**Problem to solve:** Reproduce every line of the listing below verbatim, omitting the picture markers from your output.

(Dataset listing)
^^^^^^^^^^^^^^^^

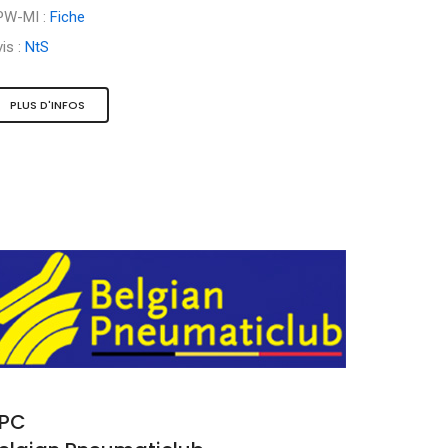
PW-MI :
Fiche
is :
NtS
PLUS D'INFOS
PC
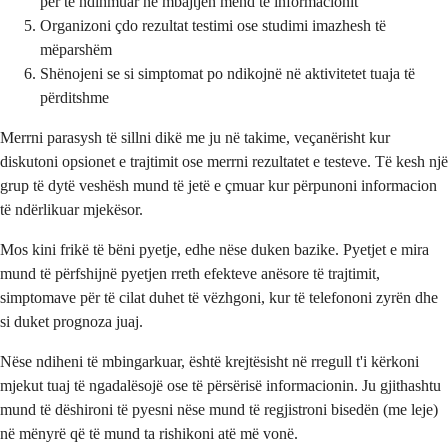
për të ndihmuar në mbajtjen mend të informacionit
Organizoni çdo rezultat testimi ose studimi imazhesh të
mëparshëm
Shënojeni se si simptomat po ndikojnë në aktivitetet tuaja të
përditshme
Merrni parasysh të sillni dikë me ju në takime, veçanërisht kur
diskutoni opsionet e trajtimit ose merrni rezultatet e testeve. Të kesh një
grup të dytë veshësh mund të jetë e çmuar kur përpunoni informacion
të ndërlikuar mjekësor.
Mos kini frikë të bëni pyetje, edhe nëse duken bazike. Pyetjet e mira
mund të përfshijnë pyetjen rreth efekteve anësore të trajtimit,
simptomave për të cilat duhet të vëzhgoni, kur të telefononi zyrën dhe
si duket prognoza juaj.
Nëse ndiheni të mbingarkuar, është krejtësisht në rregull t'i kërkoni
mjekut tuaj të ngadalësojë ose të përsërisë informacionin. Ju gjithashtu
mund të dëshironi të pyesni nëse mund të regjistroni bisedën (me leje)
në mënyrë që të mund ta rishikoni atë më vonë.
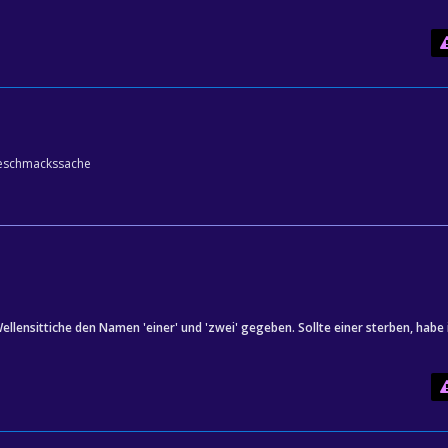
 geschmackssache
ellensittiche den Namen 'einer' und 'zwei' gegeben. Sollte einer sterben, habe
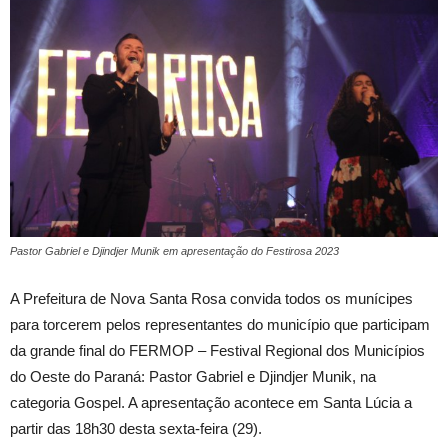
Pastor Gabriel e Djindjer Munik em apresentação do Festirosa 2023
A Prefeitura de Nova Santa Rosa convida todos os munícipes
para torcerem pelos representantes do município que participam
da grande final do FERMOP – Festival Regional dos Municípios
do Oeste do Paraná: Pastor Gabriel e Djindjer Munik, na
categoria Gospel. A apresentação acontece em Santa Lúcia a
partir das 18h30 desta sexta-feira (29).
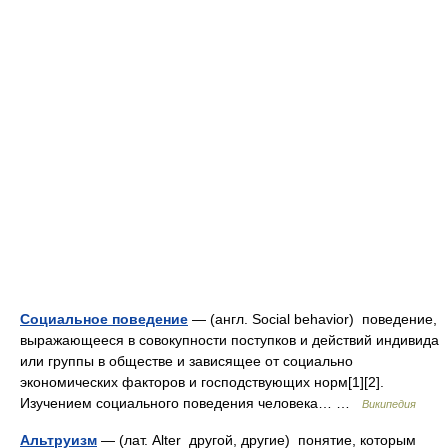
Социальное поведение
— (англ. Social behavior) поведение,
выражающееся в совокупности поступков и действий индивида
или группы в обществе и зависящее от социально
экономических факторов и господствующих норм[1][2].
Изучением социального поведения человека… …
Википедия
Альтруизм
— (лат. Alter другой, другие) понятие, которым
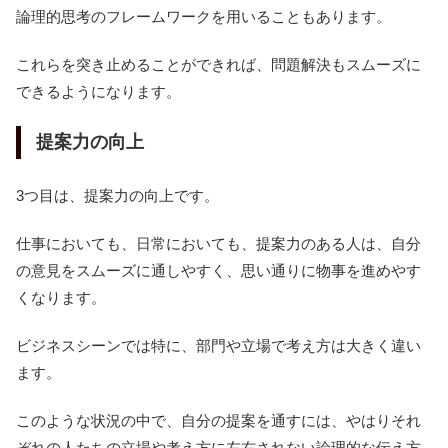
論理的思考のフレームワークを用いることもあります。
これらを突き止めることができれば、問題解決もスムーズに
できるようになります。
提案力の向上
3つ目は、提案力の向上です。
仕事においても、日常においても、提案力のある人は、自分
の意見をスムーズに通しやすく、思い通りに物事を進めやす
くなります。
ビジネスシーンでは特に、部門や立場で考え方は大きく違い
ます。
このような状況の中で、自分の提案を通すには、やはりそれ
ぞれの人たちの立場や考え方に左右されない論理的な伝え方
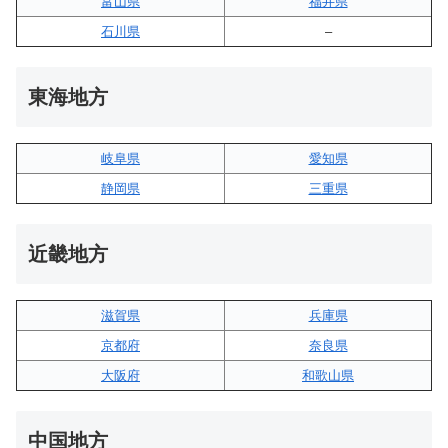
富山県
福井県
石川県
–
東海地方
岐阜県
愛知県
静岡県
三重県
近畿地方
滋賀県
兵庫県
京都府
奈良県
大阪府
和歌山県
中国地方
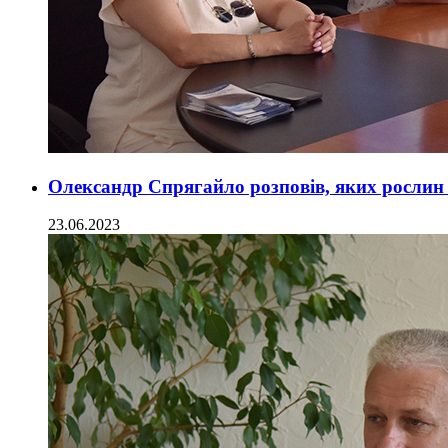
Олександр Спрягайло розповів, яких рослин 
23.06.2023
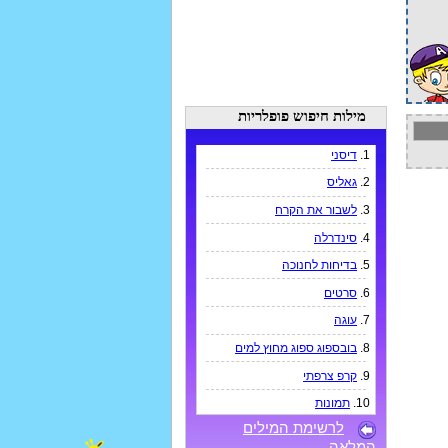
מילות חיפוש פופלריות
1.
דיסני
2.
גאליס
3.
לשבור את הקרח
4.
סינדרלה
5.
בדיחות לחנוכה
6.
סרטים
7.
עוגה
8.
בובספוג ספוג מחוץ למים
9.
קרפ צרפתי
10.
תמונות
לרשימת המילים
המלאה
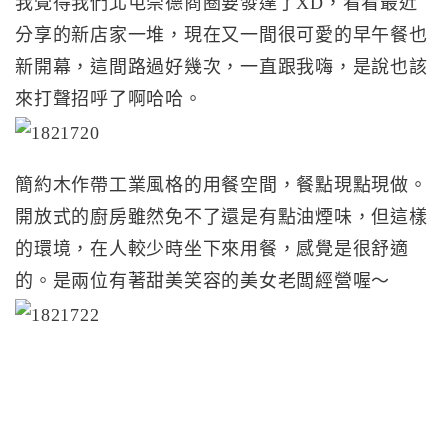
我覺得我們北屯崇德商圈要發達了XD，看看最近
分享的新店家一堆，現在又一間很可愛的早午餐也
新開幕，這間路過好幾次，一直跟我嗨，是說也該
來打聲招呼了啊哈哈。
簡約木作帶工業風格的用餐空間，餐點現點現做。
開放式的廚房雖然免不了還是有點油煙味，但這樣
的環境，在人較少時坐下來用餐，感覺是很舒適
的。是兩位有著甜美笑容的美女老闆經營喔～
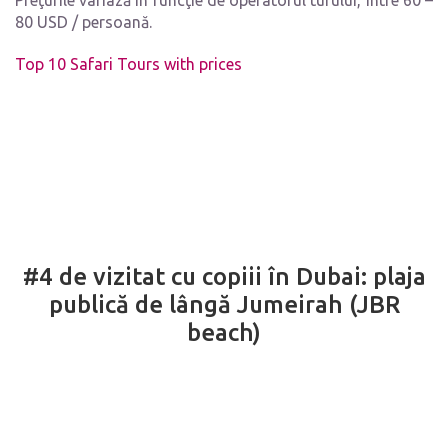
80 USD / persoană.
Top 10 Safari Tours with prices
#4 de vizitat cu copiii în Dubai: plaja
publică de lângă Jumeirah (JBR
beach)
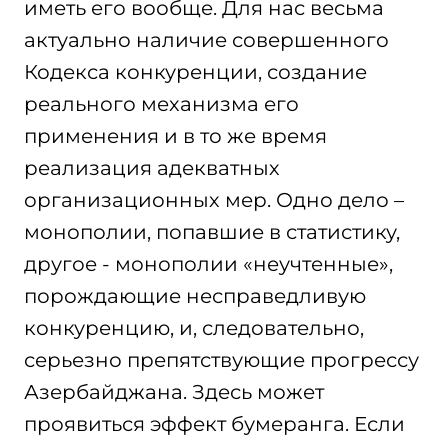
иметь его вообще. Для нас весьма
актуально наличие совершенного
Кодекса конкуренции, создание
реального механизма его
применения и в то же время
реализация адекватных
организационных мер. Одно дело –
монополии, попавшие в статистику,
другое - монополии «неучтенные»,
порождающие несправедливую
конкуренцию, и, следовательно,
серьезно препятствующие прогрессу
Азербайджана. Здесь может
проявиться эффект бумеранга. Если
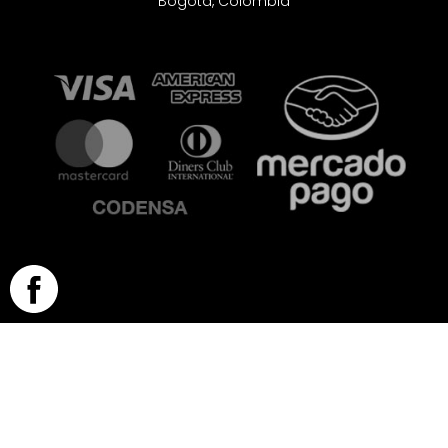
Bogotá, Colombia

^^^^^^^^^^^^^^^^

**The answer:**
PW-MI :
Fiche
is :
NtS
PLUS D'INFOS
PC
për të ndihmuar në mbajtjen mend të informacionit
Organizoni çdo rezultat testimi ose studimi imazhesh të
mëparshëm
Shënojeni se si simptomat po ndikojnë në aktivitetet tuaja të
përditshme
Merrni parasysh të sillni dikë me ju në takime, veçanërisht kur
diskutoni opsionet e trajtimit ose merrni rezultatet e testeve. Të kesh një
grup të dytë veshësh mund të jetë e çmuar kur përpunoni informacion
të ndërlikuar mjekësor.
Mos kini frikë të bëni pyetje, edhe nëse duken bazike. Pyetjet e mira
mund të përfshijnë pyetjen rreth efekteve anësore të trajtimit,
simptomave për të cilat duhet të vëzhgoni, kur të telefononi zyrën dhe
si duket prognoza juaj.
Nëse ndiheni të mbingarkuar, është krejtësisht në rregull t'i kërkoni
mjekut tuaj të ngadalësojë ose të përsërisë informacionin. Ju gjithashtu
mund të dëshironi të pyesni nëse mund të regjistroni bisedën (me leje)
në mënyrë që të mund ta rishikoni atë më vonë.
 geschmackssache
ellensittiche den Namen 'einer' und 'zwei' gegeben. Sollte einer sterben, habe
Pastor Gabriel e Djindjer Munik em apresentação do Festirosa 2023
A Prefeitura de Nova Santa Rosa convida todos os munícipes
para torcerem pelos representantes do município que participam
da grande final do FERMOP – Festival Regional dos Municípios
do Oeste do Paraná: Pastor Gabriel e Djindjer Munik, na
categoria Gospel. A apresentação acontece em Santa Lúcia a
partir das 18h30 desta sexta-feira (29).
Социальное поведение
— (англ. Social behavior) поведение,
выражающееся в совокупности поступков и действий индивида
или группы в обществе и зависящее от социально
экономических факторов и господствующих норм[1][2].
Изучением социального поведения человека… …
Википедия
Альтруизм
— (лат. Alter другой, другие) понятие, которым
論理的思考のフレームワークを用いることもあります。
これらを突き止めることができれば、問題解決もスムーズに
できるようになります。
提案力の向上
3つ目は、提案力の向上です。
仕事においても、日常においても、提案力のある人は、自分
の意見をスムーズに通しやすく、思い通りに物事を進めやす
くなります。
ビジネスシーンでは特に、部門や立場で考え方は大きく違い
ます。
このような状況の中で、自分の提案を通すには、やはりそれ
ぞれの人たちの立場や考え方に左右されない論理的な伝え方
富山県
福井県
石川県
–
東海地方
岐阜県
愛知県
静岡県
三重県
近畿地方
滋賀県
兵庫県
京都府
奈良県
大阪府
和歌山県
中国地方
Олександр Спрягайло розповів, яких рослин 
23.06.2023
מילות חיפוש פופלריות
1.
דיסני
2.
גאליס
3.
לשבור את הקרח
4.
סינדרלה
5.
בדיחות לחנוכה
6.
סרטים
7.
עוגה
8.
בובספוג ספוג מחוץ למים
9.
קרפ צרפתי
10.
תמונות
לרשימת המילים
המלאה
我覺得我們北屯崇德商圈要發達了XD，看看最近
分享的新店家一堆，現在又一間很可愛的早午餐也
新開幕，這間路過好幾次，一直跟我嗨，是說也該
來打聲招呼了啊哈哈。
簡約木作帶工業風格的用餐空間，餐點現點現做。
開放式的廚房雖然免不了還是有點油煙味，但這樣
的環境，在人較少時坐下來用餐，感覺是很舒適
的。是兩位有著甜美笑容的美女老闆經營喔～
80 USD / persoană.
Top 10 Safari Tours with prices
#4 de vizitat cu copiii în Dubai: plaja
publică de lângă Jumeirah (JBR
beach)
иметь его вообще. Для нас весьма
актуально наличие совершенного
Кодекса конкуренции, создание
реального механизма его
применения и в то же время
реализация адекватных
организационных мер. Одно дело –
монополии, попавшие в статистику,
другое - монополии «неучтенные»,
порождающие несправедливую
конкуренцию, и, следовательно,
серьезно препятствующие прогрессу
Азербайджана. Здесь может
проявиться эффект бумеранга. Если
Bogotá, Colombia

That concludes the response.